WHAT IS NEEDED
Arrange the entries starting at the line that contains "country: Ecuador" and ending at the line that contains "collectors: -. Ecklon & -. Zeyher" as a two-column CSV headed field and value. Give one row per entry, put each part in its own quoted field, and replace any line breaks with spaces.

[BEGIN]

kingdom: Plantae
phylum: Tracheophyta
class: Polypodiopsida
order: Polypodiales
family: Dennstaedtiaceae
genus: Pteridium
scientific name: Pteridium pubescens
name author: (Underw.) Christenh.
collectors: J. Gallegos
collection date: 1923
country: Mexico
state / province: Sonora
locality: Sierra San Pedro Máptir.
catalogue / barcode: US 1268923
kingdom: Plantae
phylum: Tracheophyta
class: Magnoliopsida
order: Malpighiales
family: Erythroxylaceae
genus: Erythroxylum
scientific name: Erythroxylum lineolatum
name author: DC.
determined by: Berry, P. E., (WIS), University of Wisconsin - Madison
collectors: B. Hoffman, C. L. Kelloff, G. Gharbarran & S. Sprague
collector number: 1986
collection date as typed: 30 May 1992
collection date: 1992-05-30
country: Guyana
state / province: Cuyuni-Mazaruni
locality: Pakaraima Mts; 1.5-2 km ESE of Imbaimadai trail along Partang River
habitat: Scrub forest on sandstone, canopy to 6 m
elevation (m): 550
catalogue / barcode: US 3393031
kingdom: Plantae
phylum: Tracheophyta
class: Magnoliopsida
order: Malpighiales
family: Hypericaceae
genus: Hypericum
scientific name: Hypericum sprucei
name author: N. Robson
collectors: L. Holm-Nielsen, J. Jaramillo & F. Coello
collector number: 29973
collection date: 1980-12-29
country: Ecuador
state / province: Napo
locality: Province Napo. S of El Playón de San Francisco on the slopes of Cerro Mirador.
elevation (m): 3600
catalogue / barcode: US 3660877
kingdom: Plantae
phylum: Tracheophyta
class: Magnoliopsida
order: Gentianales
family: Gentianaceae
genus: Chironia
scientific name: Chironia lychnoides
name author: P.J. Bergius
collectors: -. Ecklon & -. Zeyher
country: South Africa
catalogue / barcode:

[END]

RESULT
field,value
"country:","Ecuador"
"state / province:","Napo"
"locality:","Province Napo. S of El Playón de San Francisco on the slopes of Cerro Mirador."
"elevation (m):","3600"
"catalogue / barcode:","US 3660877"
"kingdom:","Plantae"
"phylum:","Tracheophyta"
"class:","Magnoliopsida"
"order:","Gentianales"
"family:","Gentianaceae"
"genus:","Chironia"
"scientific name:","Chironia lychnoides"
"name author:","P.J. Bergius"
"collectors:","-. Ecklon & -. Zeyher"